I have tried doing a variable change as in the case of $\varepsilon=0$, because I think it will be, more or less, the same. Id est: $$\int_0^{1/2}\frac{1+[log(r)]^{1+\varepsilon N}-[log(r)]^{1+\varepsilon N}}{r[log(r)]^{1+\varepsilon N}}dr\ \xrightarrow{\text{variable change}}\ ?$$ taking $u=[log(r)]^{1+\varepsilon N}$, or something like this, but I do not manage to make progress.

Answer 1

The derivative of $-\frac1{\varepsilon N \log^{\varepsilon N}r}$ is $\frac1{r\log^{1+\varepsilon N}r}$

Answer 2

As @Winther suggest, let's try a substitution.
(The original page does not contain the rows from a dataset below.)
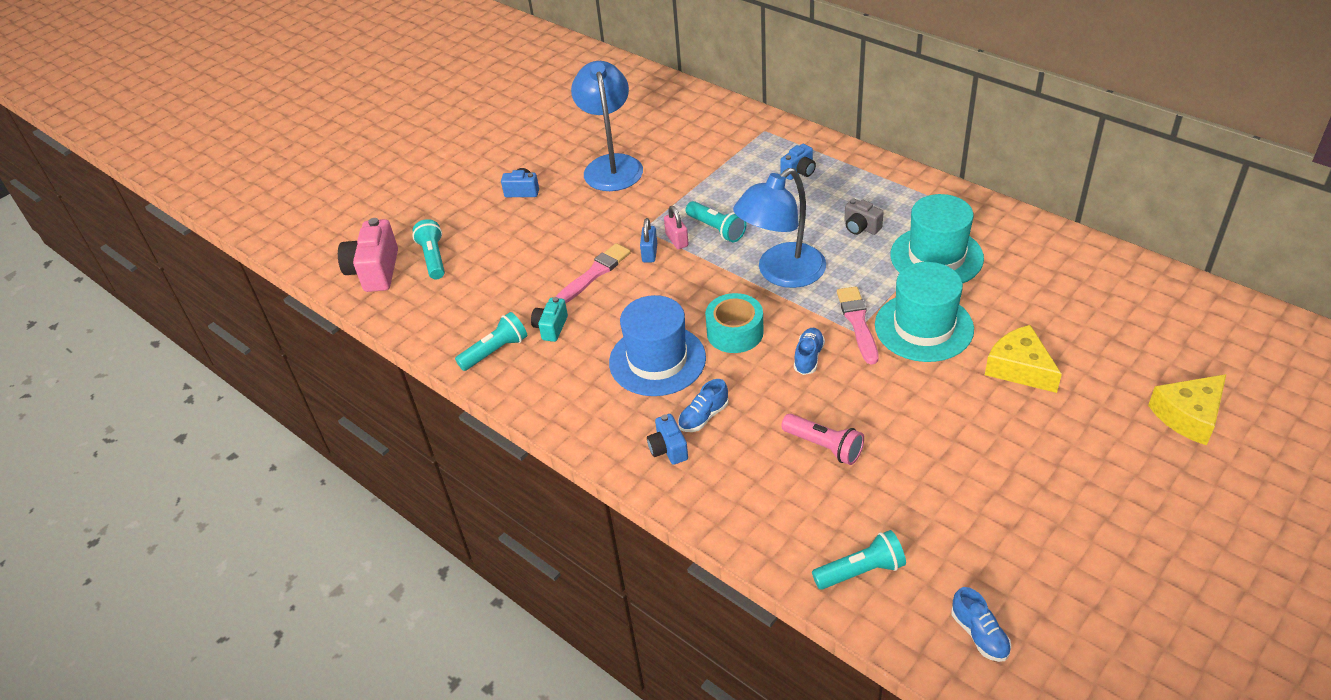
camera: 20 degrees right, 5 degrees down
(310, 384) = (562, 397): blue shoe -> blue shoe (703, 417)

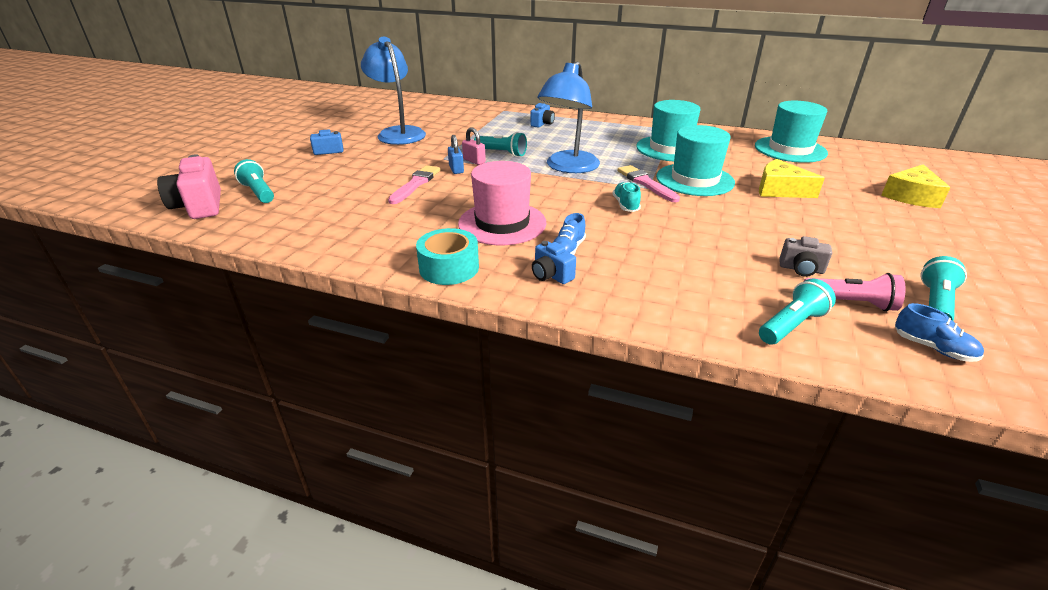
camera: 25 degrees left, 10 degrees down
(495, 351) = (345, 238): turquoise flashlight -> turquoise flashlight (935, 303)
(551, 327) = (392, 218): turquoise camera -> none
(657, 360) = (502, 223): blue hat -> pink hat
(735, 332) = (556, 200): turquoise tape -> turquoise tape (449, 268)
(808, 357) = (625, 205): blue shoe -> turquoise shoe
(824, 446) = (683, 251): pink flashlight -> pink flashlight (850, 303)
(861, 227) = (606, 142): grey camera -> grey camera (801, 269)
(1105, 288) = (790, 149): none -> turquoise hat

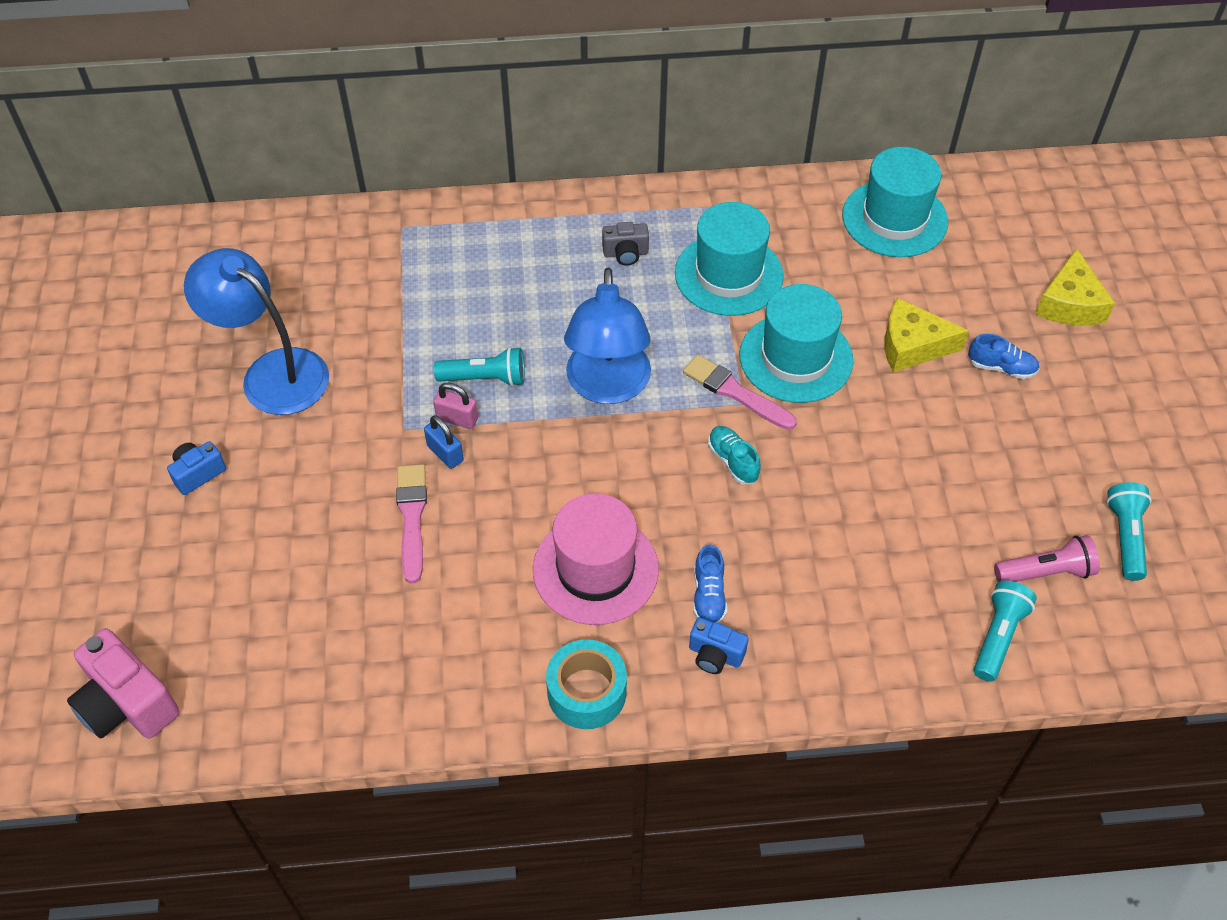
camera: 25 degrees left, 20 degrees up
(258, 192) = (187, 633): turquoise flashlight -> none
(542, 124) = (495, 257): blue camera -> none
(801, 269) = (982, 526): grey camera -> grey camera (625, 253)
(932, 348) = (1132, 617): blue shoe -> blue shoe (1001, 367)

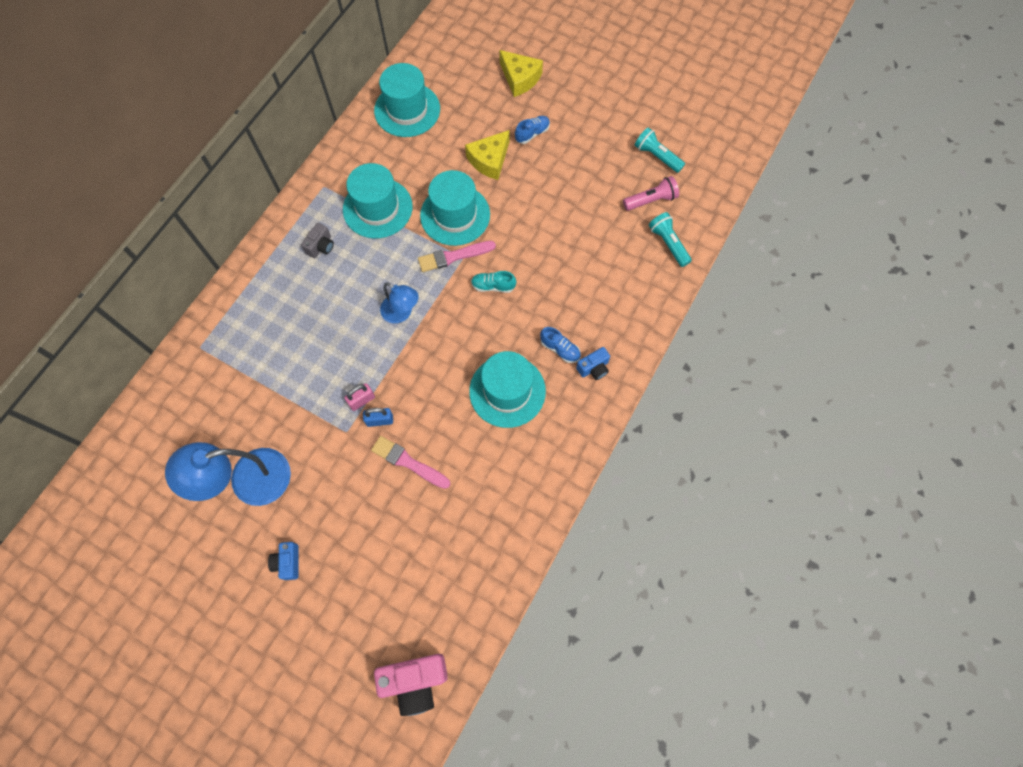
camera: 55 degrees left, 15 degrees up
(485, 378) = (346, 370): turquoise flashlight -> none
(587, 692) = (572, 439): turquoise tape -> none
(595, 569) = (507, 391): pink hat -> turquoise hat
(608, 387) = (401, 313): blue lamp -> blue lamp, size x0.58
(1045, 572) = (651, 200): pink flashlight -> pink flashlight turned 45 degrees clockwise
Take $u=\log(r)$. We have $du = \frac1r dr$ and we have $$ \int_0^{1/2}\frac1{r[\log(r)]^{1+\epsilon N}}dr = \int_{-\infty}^{\log(1/2)}\frac1{u^{1+\epsilon N}}du = \left[-\frac1{\epsilon N}u^{-\epsilon N}\right]^{\log(1/2)}_{-\infty} $$ I think you can finish the rest.